I'm stuck on the following exercise
If $f: [a,b]\to \mathbb R$ is of bounded variation, $t(x) = Var(f;[a,x])$ for ($a\le x \le b$), then $t$ is $\lambda$-a.e. differentiable and t' = |f'| almost everywhere. (here $\lambda$ denotes Lebesgue measure).
$t$ is monotonically increasing, so is differentiable almost everywhere. Also, we have for $y
$ \begin{align} \frac{t(x)-t(y)}{x-y} &= \frac{Var(f,[y,x])}{x-y} \\ &\ge \frac{|f(x)-f(y)|}{x-y} \\ \end{align} $
Letting $y\to x$ we obtain - at each point, where both limits exist - that t'(x) \ge |f'(x)|. I don't know how to prove the other inequality, though.
There is also a hint in the exercise that one should use the following result:
If $f_n: [a,b]\to \mathbb R$ is a sequence of montonically increasing functions such that $F = \sum_n f_n$ converges, then for almost all $x\in [a,b]$ we have F'(x) = \sum_n f_n'(x)
But I really don't see how this could be used here...
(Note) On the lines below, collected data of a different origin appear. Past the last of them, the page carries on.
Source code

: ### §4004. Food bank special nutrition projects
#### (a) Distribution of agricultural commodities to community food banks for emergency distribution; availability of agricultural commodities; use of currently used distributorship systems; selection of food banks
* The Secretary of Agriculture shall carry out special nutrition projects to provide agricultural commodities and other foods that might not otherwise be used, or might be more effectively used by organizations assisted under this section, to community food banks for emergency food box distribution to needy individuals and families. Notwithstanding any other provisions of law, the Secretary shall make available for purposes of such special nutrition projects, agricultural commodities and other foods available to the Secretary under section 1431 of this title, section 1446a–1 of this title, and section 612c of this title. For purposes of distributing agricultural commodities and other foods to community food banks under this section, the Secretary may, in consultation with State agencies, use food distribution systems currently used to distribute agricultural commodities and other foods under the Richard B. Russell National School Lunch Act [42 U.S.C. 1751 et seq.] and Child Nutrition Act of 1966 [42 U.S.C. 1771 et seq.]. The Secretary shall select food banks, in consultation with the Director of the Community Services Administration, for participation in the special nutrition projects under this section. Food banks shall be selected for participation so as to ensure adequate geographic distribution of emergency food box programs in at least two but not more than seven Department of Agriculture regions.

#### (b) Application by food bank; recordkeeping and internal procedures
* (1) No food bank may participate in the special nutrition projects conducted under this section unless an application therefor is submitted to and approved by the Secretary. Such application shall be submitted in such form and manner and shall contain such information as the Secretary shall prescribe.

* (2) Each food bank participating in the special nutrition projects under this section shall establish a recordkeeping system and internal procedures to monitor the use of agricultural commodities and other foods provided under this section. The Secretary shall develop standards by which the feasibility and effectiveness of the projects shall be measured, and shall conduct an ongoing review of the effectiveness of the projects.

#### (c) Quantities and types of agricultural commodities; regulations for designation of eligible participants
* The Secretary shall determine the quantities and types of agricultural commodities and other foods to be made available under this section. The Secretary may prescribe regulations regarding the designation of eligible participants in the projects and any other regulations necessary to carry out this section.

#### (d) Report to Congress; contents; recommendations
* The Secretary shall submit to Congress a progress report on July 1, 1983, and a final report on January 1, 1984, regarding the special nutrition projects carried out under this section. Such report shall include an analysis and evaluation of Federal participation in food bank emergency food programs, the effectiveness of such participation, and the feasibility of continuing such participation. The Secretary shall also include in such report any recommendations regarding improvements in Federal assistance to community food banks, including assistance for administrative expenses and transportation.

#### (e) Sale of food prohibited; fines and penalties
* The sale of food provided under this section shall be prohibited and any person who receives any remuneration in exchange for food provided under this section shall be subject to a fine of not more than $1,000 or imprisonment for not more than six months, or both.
I have also thought about writing $f(x) = f^+(x) - f^-(x)$ for monotonically increasing $f^+$ and $f^-$. And then $t(x) = f^+(x) + f^-(x)$, so I would need to prove (f^+)'(x) + (f^-)'(x) = |(f^+)'(x) - (f^-)'(x)| for almost all $x$. This is the same as saying that for almost all $x$ we either have (f^+)'(x) = 0 or (f^-)'(x) = 0. This seems like an Ansatz, which might lead to something, but I can't push it to its conclusion.
Any help would be greatly appreciated. Thanks! =)